**To do**. Find every line below with the word "public" in it, and copy each one.

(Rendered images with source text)
• • •
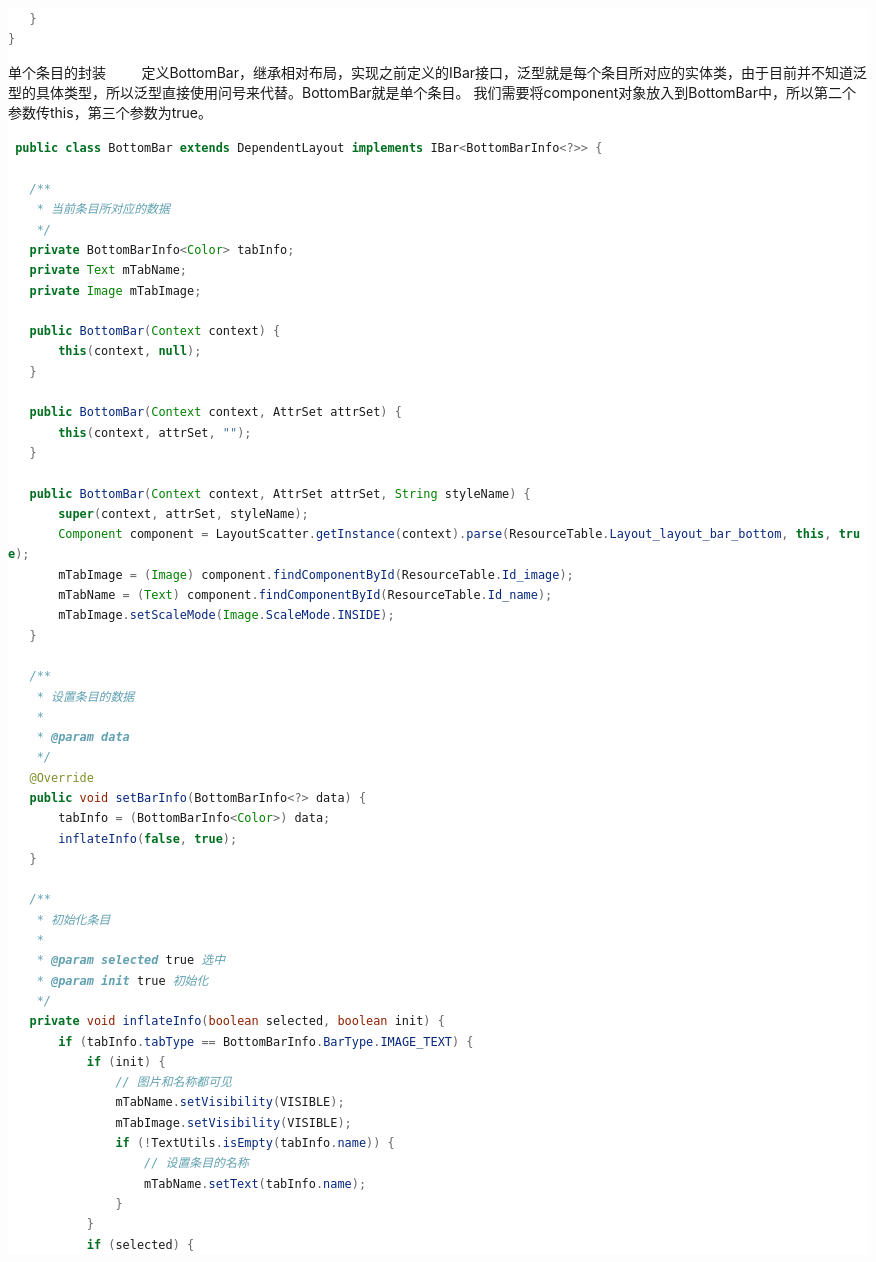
  ```java 
    }
}
  ``` 
  
单个条目的封装 
        定义BottomBar，继承相对布局，实现之前定义的IBar接口，泛型就是每个条目所对应的实体类，由于目前并不知道泛型的具体类型，所以泛型直接使用问号来代替。BottomBar就是单个条目。 
我们需要将component对象放入到BottomBar中，所以第二个参数传this，第三个参数为true。 
 
 ```java 
  public class BottomBar extends DependentLayout implements IBar<BottomBarInfo<?>> {

    /**
     * 当前条目所对应的数据
     */
    private BottomBarInfo<Color> tabInfo;
    private Text mTabName;
    private Image mTabImage;

    public BottomBar(Context context) {
        this(context, null);
    }

    public BottomBar(Context context, AttrSet attrSet) {
        this(context, attrSet, "");
    }

    public BottomBar(Context context, AttrSet attrSet, String styleName) {
        super(context, attrSet, styleName);
        Component component = LayoutScatter.getInstance(context).parse(ResourceTable.Layout_layout_bar_bottom, this, true);
        mTabImage = (Image) component.findComponentById(ResourceTable.Id_image);
        mTabName = (Text) component.findComponentById(ResourceTable.Id_name);
        mTabImage.setScaleMode(Image.ScaleMode.INSIDE);
    }

    /**
     * 设置条目的数据
     *
     * @param data
     */
    @Override
    public void setBarInfo(BottomBarInfo<?> data) {
        tabInfo = (BottomBarInfo<Color>) data;
        inflateInfo(false, true);
    }

    /**
     * 初始化条目
     *
     * @param selected true 选中
     * @param init true 初始化
     */
    private void inflateInfo(boolean selected, boolean init) {
        if (tabInfo.tabType == BottomBarInfo.BarType.IMAGE_TEXT) {
            if (init) {
                // 图片和名称都可见
                mTabName.setVisibility(VISIBLE);
                mTabImage.setVisibility(VISIBLE);
                if (!TextUtils.isEmpty(tabInfo.name)) {
                    // 设置条目的名称
                    mTabName.setText(tabInfo.name);
                }
            }
            if (selected) {
 ```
• • •
**Output for this task**.
  public class BottomBar extends DependentLayout implements IBar<BottomBarInfo<?>> {
    public BottomBar(Context context) {
    public BottomBar(Context context, AttrSet attrSet) {
    public BottomBar(Context context, AttrSet attrSet, String styleName) {
    public void setBarInfo(BottomBarInfo<?> data) {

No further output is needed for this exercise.